Document passage:
<<<<
These are the countries which send the most visitors to my blog.

I'm using local GeoIP database - so I don't have to send anyone's IP address to a 3rd party. Also keeps costs at zero!

Terence Eden reshared this.

in reply to Terence Eden

I want to draw a graph of visitors.
I don't want to call a 3rd party graphing service.
I don't want to use a big library from someone else.
I am not going to write my own graphics generator.

So I think I'm going to build a Unicode sparkline generator for PHP.

▁▂▃▄▅▆▇█
⅛¼⅜½⅝¾⅞1

in reply to Terence Eden

An approach that I use that you may hate is in the accordians in this page, using HTML5 meter elements:

earth.org.uk/energy-series-dat…

in reply to DamonHD

@DamonHD I do not hate that! It is charming.
I'm rather more used to vertical lines.
Hmmm. I wonder if they can be rotated?
in reply to Terence Eden

Let me know how you get on. My page is getting a bit bloated, and needs a revamp. What I did not want to to was generate and include loads of external images for each (daily) rebuild. A possible solution for me is in-line SVG which my HTML minifier could do a good job on in passing...
in reply to Terence Eden

There's already a command-line one of those I found a few years ago:

github.com/deeplook/sparklines

in reply to Terence Eden

As pointed out by @DamonHD - the HTML <meter> element also works well!
Bit of CSS to rotate it, table for layout, job's a goodun!
Questa voce è stata modificata (1 settimana fa)
in reply to Terence Eden

TABLE FOR LAYOUT!!!!!

I disown you. I would never* do such a thing.

*Except when I do.

in reply to DamonHD

@DamonHD I'm with you, buddy.
But, to be fair, it *is* tabular data - so I think I can get away with it 😆
in reply to Terence Eden

Might have gone a *little* overboard! I rather like this though.
Self-hosted analytics showing a graph of the last 7 days.
Today's top referers, pages, and countries.

Super simple and suitable for my needs.

Next up - import historic data and work out if I want to keep countries & referers in it.
>>>>
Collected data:
<<<<
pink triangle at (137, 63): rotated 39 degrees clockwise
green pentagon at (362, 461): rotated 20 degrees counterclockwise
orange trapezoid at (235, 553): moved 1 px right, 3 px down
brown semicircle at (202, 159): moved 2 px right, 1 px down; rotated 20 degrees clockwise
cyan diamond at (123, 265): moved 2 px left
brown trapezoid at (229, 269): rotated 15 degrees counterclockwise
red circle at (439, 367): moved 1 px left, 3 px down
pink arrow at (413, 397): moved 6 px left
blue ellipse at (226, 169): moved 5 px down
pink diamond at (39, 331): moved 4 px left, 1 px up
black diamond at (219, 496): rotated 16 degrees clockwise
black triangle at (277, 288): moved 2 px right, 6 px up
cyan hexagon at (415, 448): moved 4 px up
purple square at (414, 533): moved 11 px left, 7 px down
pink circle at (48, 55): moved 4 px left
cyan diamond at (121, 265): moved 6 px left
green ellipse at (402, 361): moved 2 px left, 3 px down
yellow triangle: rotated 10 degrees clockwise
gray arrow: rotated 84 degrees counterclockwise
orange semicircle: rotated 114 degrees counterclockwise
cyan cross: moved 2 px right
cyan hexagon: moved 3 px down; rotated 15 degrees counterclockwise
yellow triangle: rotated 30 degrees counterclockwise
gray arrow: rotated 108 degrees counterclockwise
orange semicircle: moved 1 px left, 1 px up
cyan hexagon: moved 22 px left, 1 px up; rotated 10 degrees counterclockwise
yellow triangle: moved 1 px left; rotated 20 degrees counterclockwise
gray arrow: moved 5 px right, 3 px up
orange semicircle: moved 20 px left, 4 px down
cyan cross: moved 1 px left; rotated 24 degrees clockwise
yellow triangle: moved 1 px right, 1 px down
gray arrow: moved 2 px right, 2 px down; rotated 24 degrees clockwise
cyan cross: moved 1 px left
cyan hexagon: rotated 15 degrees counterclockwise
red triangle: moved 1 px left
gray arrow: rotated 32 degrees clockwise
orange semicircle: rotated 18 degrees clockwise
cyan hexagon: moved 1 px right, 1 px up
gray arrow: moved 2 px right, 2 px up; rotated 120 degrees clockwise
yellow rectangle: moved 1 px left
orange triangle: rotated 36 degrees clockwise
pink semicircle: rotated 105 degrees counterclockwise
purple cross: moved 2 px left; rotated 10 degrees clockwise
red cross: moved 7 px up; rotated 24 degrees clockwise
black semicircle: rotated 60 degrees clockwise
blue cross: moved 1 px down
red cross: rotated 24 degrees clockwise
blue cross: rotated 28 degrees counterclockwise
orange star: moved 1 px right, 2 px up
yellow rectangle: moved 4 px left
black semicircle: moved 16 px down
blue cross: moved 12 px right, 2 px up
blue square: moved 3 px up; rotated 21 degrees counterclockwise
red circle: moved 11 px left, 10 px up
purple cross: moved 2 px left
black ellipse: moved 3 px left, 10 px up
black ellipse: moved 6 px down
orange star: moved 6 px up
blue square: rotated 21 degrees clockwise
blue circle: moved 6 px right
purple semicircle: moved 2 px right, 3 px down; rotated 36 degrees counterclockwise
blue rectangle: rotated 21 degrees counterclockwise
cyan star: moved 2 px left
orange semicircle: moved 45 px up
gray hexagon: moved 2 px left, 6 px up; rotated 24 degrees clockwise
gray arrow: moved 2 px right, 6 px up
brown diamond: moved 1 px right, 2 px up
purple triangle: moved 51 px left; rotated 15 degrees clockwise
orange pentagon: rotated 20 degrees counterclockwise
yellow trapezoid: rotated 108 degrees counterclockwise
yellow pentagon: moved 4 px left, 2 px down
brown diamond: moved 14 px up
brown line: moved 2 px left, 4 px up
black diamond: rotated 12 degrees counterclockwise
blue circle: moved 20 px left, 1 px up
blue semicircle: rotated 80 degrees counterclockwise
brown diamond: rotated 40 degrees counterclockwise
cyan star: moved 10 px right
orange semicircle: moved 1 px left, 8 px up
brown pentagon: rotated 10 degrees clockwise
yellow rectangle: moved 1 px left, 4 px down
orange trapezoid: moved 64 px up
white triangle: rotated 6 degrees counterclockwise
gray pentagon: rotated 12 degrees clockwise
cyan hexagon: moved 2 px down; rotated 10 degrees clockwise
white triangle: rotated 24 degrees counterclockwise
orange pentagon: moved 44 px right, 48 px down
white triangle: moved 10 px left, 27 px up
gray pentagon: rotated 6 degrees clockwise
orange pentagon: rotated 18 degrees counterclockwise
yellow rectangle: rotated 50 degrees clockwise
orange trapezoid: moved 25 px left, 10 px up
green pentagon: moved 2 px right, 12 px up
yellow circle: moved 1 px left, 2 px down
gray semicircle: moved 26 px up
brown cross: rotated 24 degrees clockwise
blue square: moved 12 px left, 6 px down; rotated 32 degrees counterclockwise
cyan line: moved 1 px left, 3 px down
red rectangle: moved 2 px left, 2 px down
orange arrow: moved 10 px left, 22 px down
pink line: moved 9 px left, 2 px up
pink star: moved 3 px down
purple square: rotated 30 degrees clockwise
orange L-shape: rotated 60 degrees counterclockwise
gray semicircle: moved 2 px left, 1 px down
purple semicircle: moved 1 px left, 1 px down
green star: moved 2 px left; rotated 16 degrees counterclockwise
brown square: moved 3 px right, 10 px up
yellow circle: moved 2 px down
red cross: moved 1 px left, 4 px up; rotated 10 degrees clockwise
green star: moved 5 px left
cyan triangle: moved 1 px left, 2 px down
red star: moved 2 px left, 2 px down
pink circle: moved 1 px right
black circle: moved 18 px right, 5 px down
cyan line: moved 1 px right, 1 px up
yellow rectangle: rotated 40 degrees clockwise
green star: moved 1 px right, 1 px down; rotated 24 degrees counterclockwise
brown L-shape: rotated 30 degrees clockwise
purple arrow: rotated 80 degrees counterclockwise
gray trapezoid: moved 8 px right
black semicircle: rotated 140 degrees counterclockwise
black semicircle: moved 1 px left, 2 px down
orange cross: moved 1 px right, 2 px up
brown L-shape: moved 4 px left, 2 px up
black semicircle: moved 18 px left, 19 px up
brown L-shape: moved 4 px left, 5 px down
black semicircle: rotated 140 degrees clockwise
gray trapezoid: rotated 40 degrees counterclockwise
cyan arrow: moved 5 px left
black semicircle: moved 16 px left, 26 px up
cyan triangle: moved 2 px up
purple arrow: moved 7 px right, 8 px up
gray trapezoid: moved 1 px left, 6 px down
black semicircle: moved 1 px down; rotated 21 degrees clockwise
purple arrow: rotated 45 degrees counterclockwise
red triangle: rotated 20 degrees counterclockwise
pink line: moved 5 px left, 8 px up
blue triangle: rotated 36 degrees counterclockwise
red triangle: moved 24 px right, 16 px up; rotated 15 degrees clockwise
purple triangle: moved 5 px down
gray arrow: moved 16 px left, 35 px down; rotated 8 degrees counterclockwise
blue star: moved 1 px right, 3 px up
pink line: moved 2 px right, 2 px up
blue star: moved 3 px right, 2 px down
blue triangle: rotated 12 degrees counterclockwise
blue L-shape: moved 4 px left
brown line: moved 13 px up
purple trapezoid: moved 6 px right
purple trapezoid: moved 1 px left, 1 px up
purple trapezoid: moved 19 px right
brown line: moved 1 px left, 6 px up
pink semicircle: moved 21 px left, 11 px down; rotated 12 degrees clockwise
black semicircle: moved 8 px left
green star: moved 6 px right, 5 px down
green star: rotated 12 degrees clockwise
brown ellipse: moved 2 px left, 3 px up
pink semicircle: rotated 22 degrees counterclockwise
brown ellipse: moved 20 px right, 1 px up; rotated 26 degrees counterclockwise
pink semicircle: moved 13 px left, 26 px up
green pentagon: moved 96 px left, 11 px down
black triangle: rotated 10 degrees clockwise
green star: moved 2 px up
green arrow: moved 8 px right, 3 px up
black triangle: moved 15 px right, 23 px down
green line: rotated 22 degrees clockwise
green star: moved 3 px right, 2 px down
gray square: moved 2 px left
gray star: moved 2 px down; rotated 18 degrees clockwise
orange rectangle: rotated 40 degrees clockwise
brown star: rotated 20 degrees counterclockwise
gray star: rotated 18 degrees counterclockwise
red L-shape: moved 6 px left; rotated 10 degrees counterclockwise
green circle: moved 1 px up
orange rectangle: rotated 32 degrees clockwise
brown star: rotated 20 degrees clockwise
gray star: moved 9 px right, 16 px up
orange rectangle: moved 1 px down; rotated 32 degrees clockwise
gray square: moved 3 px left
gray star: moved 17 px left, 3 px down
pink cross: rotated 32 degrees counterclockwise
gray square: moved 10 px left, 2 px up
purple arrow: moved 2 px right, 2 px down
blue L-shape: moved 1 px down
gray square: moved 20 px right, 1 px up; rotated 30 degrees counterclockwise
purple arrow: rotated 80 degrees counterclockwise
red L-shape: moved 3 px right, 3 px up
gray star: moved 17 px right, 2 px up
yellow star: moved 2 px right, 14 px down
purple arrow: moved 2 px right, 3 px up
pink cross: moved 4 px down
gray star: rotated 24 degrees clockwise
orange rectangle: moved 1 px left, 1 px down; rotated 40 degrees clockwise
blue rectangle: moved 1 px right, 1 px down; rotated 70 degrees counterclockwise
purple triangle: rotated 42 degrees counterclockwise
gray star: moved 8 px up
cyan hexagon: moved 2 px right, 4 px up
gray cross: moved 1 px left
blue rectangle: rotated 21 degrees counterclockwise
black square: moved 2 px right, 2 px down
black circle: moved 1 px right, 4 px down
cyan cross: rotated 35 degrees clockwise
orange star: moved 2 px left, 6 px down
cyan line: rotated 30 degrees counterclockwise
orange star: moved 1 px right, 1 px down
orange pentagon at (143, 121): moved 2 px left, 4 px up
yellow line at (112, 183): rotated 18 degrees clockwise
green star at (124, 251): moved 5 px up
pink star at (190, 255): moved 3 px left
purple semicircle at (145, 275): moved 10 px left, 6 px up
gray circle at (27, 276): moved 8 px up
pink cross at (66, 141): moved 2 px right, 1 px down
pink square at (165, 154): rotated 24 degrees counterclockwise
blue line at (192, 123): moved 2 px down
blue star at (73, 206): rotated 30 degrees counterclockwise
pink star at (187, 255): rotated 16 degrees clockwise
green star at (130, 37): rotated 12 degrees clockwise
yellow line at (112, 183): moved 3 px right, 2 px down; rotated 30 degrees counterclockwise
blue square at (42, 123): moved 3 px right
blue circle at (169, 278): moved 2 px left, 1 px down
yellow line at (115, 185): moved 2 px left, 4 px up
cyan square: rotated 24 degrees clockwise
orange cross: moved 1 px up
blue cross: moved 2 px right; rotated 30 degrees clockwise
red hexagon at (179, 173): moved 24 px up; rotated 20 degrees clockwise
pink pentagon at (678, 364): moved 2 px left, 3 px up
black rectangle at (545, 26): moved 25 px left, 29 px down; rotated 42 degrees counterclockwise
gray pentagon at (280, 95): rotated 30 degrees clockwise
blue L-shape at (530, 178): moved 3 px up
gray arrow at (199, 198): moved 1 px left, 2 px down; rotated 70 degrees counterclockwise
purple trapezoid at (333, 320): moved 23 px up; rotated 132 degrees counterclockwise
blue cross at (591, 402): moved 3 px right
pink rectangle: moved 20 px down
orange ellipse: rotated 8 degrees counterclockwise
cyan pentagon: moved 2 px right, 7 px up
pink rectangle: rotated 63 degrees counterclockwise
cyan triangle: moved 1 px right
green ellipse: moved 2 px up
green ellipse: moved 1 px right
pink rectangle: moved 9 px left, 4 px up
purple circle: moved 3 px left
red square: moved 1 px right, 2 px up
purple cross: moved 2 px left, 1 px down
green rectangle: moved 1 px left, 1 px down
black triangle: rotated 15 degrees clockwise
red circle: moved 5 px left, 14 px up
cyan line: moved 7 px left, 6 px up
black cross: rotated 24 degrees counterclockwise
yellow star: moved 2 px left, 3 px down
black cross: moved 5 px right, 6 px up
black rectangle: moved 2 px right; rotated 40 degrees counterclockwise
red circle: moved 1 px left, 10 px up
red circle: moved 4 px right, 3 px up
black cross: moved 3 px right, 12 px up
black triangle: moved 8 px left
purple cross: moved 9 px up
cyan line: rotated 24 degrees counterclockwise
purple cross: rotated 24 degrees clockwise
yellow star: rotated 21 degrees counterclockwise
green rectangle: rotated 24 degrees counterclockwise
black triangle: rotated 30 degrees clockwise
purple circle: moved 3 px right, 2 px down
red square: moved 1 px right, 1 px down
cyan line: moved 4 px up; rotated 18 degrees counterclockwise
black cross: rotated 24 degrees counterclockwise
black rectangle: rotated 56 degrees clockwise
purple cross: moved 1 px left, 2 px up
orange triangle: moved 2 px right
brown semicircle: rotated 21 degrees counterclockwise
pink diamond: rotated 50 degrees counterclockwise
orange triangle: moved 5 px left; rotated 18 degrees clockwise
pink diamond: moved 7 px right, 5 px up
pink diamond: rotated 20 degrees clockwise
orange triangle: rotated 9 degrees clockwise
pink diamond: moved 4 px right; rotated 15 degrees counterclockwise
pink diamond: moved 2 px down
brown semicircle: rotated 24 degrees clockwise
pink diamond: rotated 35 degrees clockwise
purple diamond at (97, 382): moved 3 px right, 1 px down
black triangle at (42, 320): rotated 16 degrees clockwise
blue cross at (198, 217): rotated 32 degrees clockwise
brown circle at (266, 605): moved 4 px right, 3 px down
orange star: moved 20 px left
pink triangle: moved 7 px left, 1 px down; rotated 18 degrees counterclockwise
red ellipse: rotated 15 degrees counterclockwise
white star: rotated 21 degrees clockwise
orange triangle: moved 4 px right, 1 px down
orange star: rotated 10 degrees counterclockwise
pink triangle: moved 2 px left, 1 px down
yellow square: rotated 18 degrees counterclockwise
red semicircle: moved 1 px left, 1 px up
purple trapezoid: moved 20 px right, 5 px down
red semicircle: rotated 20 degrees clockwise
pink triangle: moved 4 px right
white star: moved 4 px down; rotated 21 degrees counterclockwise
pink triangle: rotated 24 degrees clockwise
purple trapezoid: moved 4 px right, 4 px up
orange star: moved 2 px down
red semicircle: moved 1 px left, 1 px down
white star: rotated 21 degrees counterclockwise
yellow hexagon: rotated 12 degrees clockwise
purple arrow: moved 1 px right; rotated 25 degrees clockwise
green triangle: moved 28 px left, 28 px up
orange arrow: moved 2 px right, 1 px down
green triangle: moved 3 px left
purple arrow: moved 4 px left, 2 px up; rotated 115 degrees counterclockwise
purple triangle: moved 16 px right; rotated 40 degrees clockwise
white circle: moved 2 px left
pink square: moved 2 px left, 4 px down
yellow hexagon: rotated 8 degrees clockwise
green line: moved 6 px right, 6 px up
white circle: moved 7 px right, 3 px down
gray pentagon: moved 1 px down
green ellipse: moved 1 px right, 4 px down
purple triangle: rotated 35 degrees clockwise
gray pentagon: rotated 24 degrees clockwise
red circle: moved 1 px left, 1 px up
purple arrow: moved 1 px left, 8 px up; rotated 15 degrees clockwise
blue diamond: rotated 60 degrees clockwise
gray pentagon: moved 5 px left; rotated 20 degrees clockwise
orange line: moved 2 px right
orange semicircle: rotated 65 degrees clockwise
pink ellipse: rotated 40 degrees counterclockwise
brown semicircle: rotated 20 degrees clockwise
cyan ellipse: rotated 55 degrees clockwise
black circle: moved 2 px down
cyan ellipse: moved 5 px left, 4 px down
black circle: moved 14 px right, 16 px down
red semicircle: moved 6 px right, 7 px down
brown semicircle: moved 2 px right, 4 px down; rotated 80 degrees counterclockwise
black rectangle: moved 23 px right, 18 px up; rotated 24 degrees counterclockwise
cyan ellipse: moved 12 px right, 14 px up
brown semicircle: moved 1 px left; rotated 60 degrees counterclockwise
>>>>
Work task 1: From the blog-analytics thread, copy the stretch from "An approach that" through "can be rotated?".
Work task 2: Decide whether each statement agrees with the blog-analytics thread, answering yes or no and quoting the words that decide it: (a) The local GeoIP database is used so that no visitor's IP address goes to a third party. (b) The poster plans to write a custom graphics generator. (c) The command-line sparkline tool was found a few weeks ago.
Work task 3: Write the next part of the blog-analytics thread, picking up after its final post.

Response box 1:
An approach that I use that you may hate is in the accordians in this page, using HTML5 meter elements:

earth.org.uk/energy-series-dat…

in reply to DamonHD

@DamonHD I do not hate that! It is charming.
I'm rather more used to vertical lines.
Hmmm. I wonder if they can be rotated?

Response box 2:
(a) Yes: "I'm using local GeoIP database - so I don't have to send anyone's IP address to a 3rd party."
(b) No: "I am not going to write my own graphics generator."
(c) No: "There's already a command-line one of those I found a few years ago"

Response box 3:
#SelfHosting #WordPress #SmolWeb

in reply to Terence Eden

funny. My bubble means I’m shocked the ranking isn’t mastodon and then some good RSS readers 😀 “real” analytics ftw
in reply to Terence Eden

I'm basically farting around with the design because I don't want to do the hard work of periodically consolidating the database.

I *think* for now I just need a separate table of:
Date, Views, Users.

I can increment the Views every time the page is visited using something like `ON DUPLICATE KEY UPDATE visits = visits + 1;`

But deduplicating the users will be harder. I don't want to run a daily cron job for this.

in reply to Terence Eden

Interestingly, I've started seeing hits come in from `noai.duckduckgo.com`

Small numbers for now, but wonder if they'll grow? I'll probably consolidate it to the 2nd level for my stats. Not sure there's much useful I can do with the information.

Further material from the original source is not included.